Obviously, there are hundreds of hours of both Samuel L. Jackson and Joe Rogan recorded speech to help train AI on. But the perpetrators of the energy company theft proved that with a limited scope you can create a convincing replication with considerably less. While the names of the companies involved have not been released, the parent company’s CEO was probably not a celebrity. They were able to craft a model good enough to fool one of his employees with presumably much less historical voice data.
The ramifications of this are just as scary as those involving video deepfakes. So much business is done via phone calls. There are likely to be many more cases like this unless companies develop countermeasures, such as code words to confirm that you’re talking to the real person. Imagine diplomatic calls. If a nation could spoof a phone call as coming from somewhere else, they could impersonate heads of state or other officials and sow discord. Even journalism is vulnerable, but they developed the solution to this problem decades ago. Reporters often demand an in-person meeting to confirm the veracity of an explosive story before running with it. Now, they must have even stronger doubts about anyone contacting them via phone.

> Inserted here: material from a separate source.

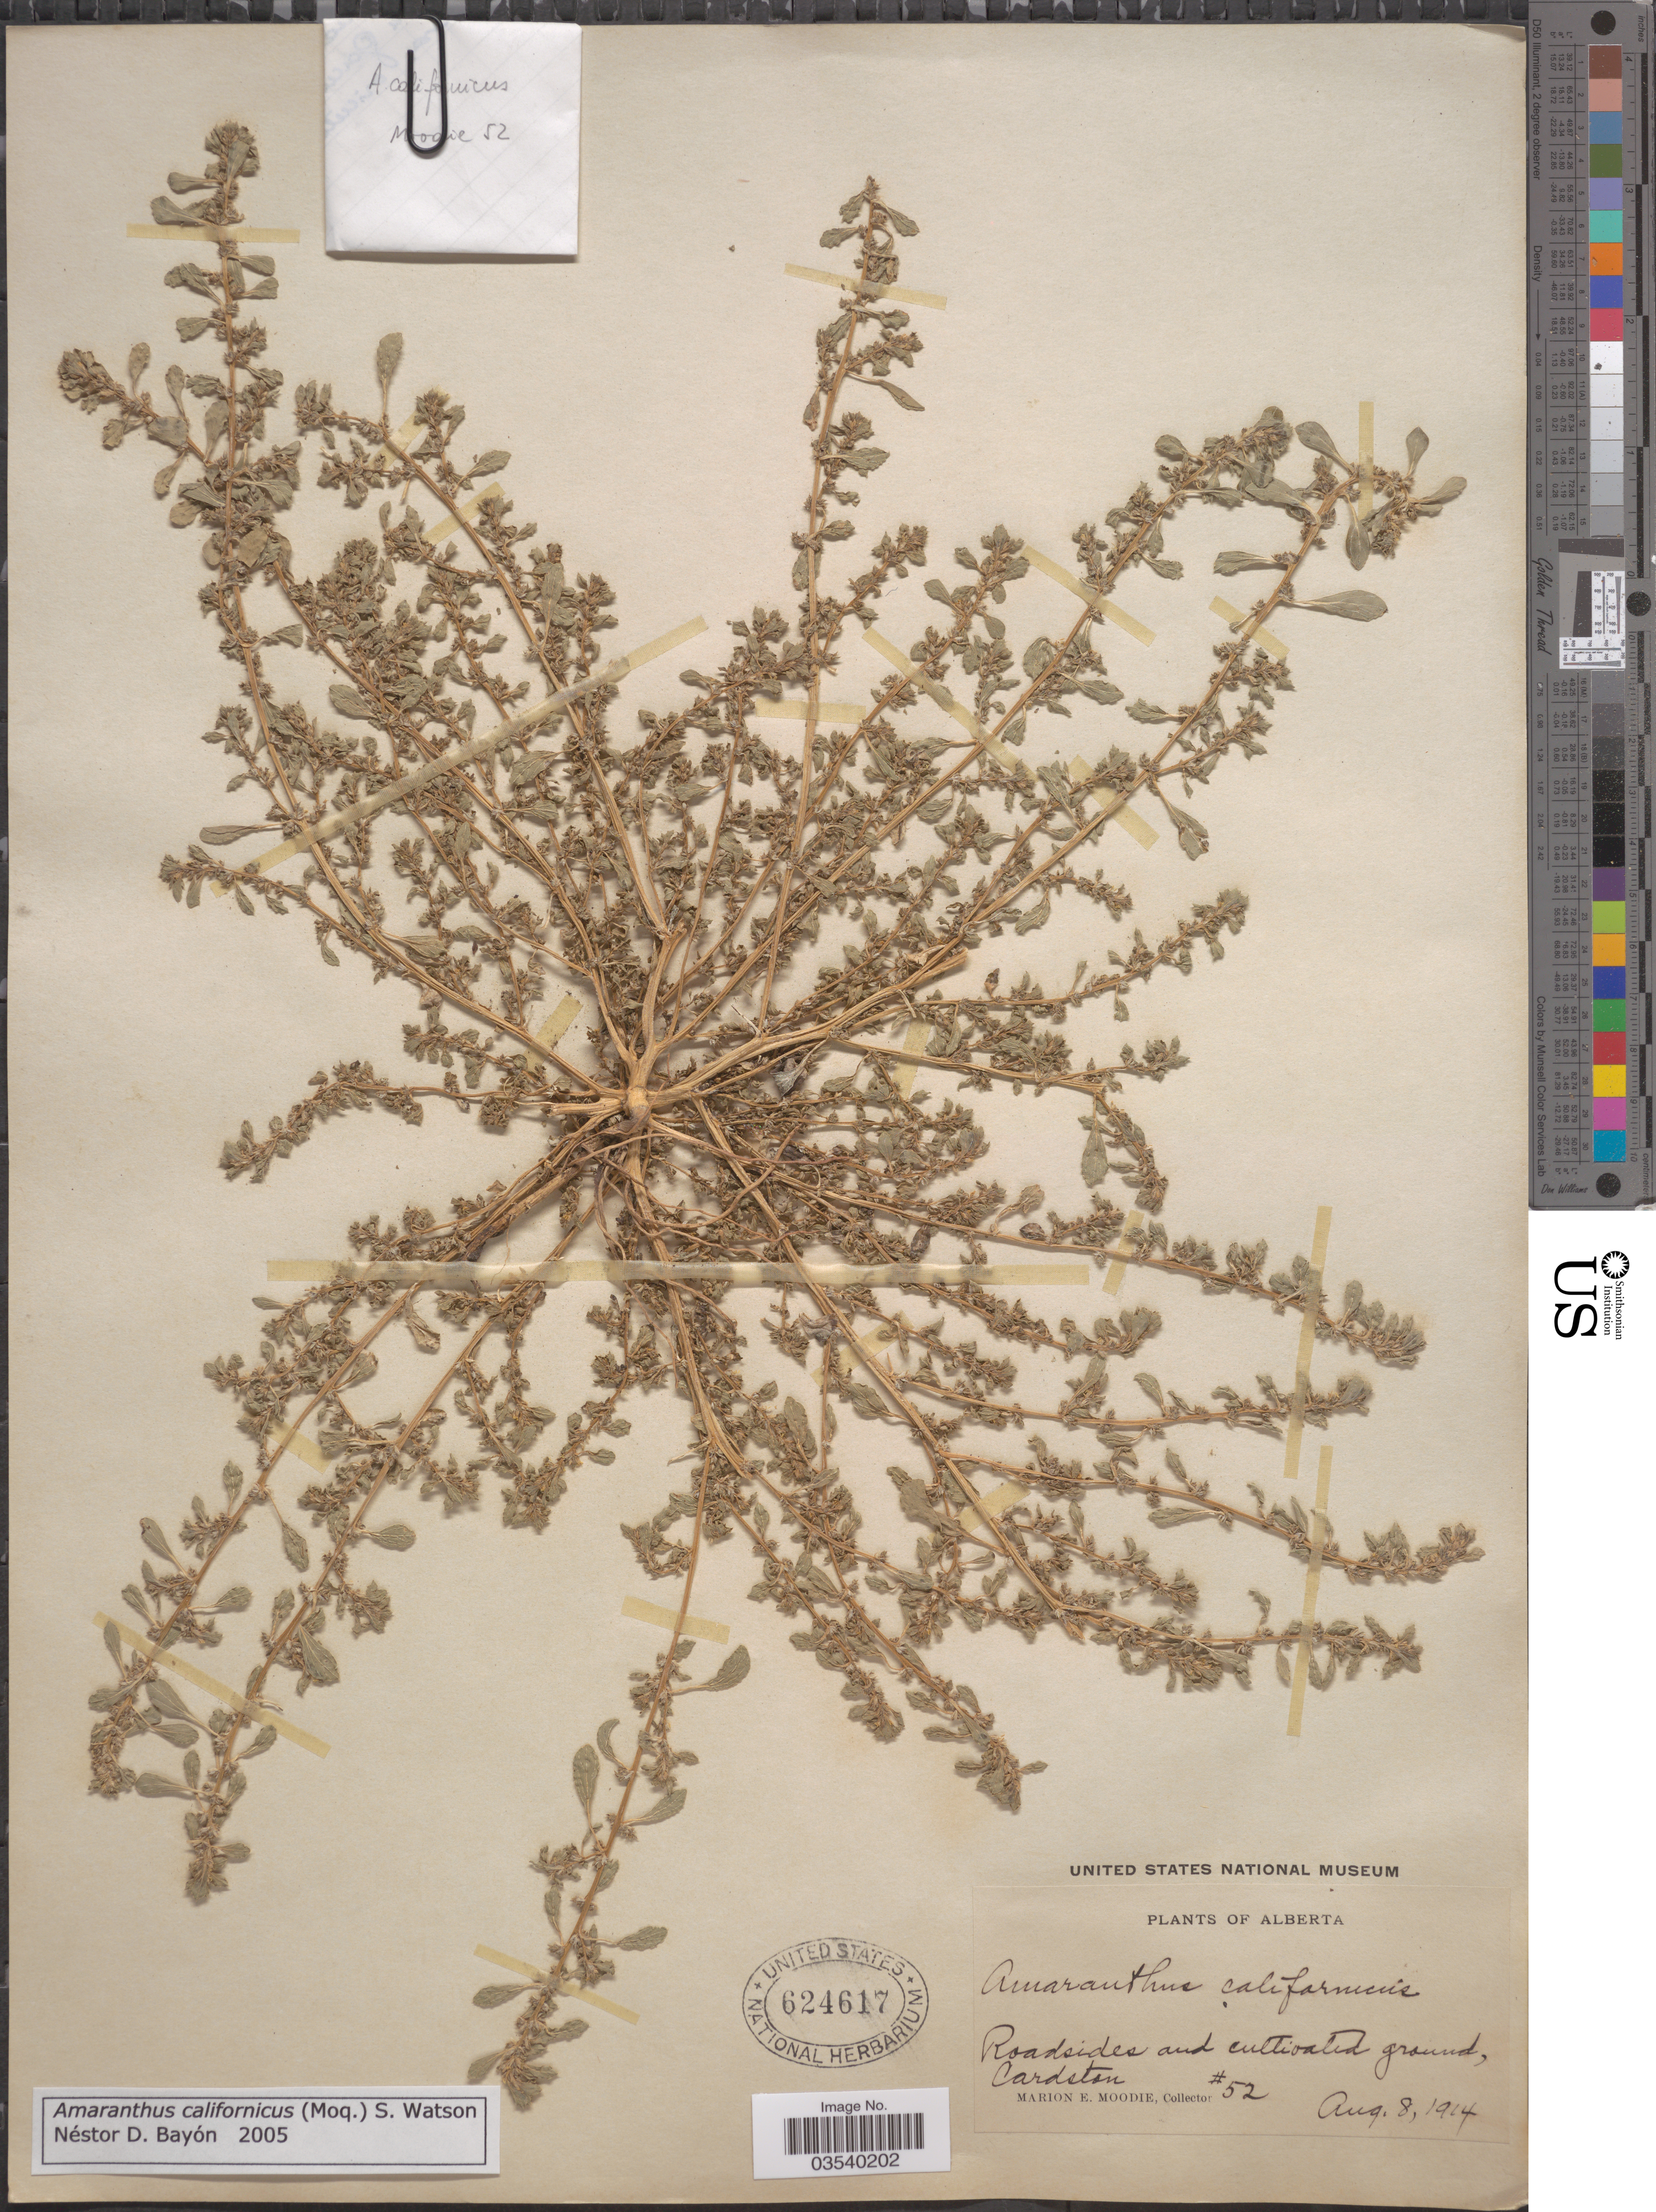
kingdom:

But there are also legitimate, at least non-criminal, uses. A company called Descript is developing a product to allow users to “edit” their podcasts, add words or sentences they didn’t say and fix problems without needing to re-record. What does this technology mean for the future of voice actors? Will we ever need a human to voice characters such as Mickey Mouse or Bart Simpson again? Debate has raged about machines taking jobs from humans, but I don’t know if we saw this coming. An even more mundane use is as a gift. Imagine developing a card for a spouse, child, or friend that they could make say anything they wanted in your voice.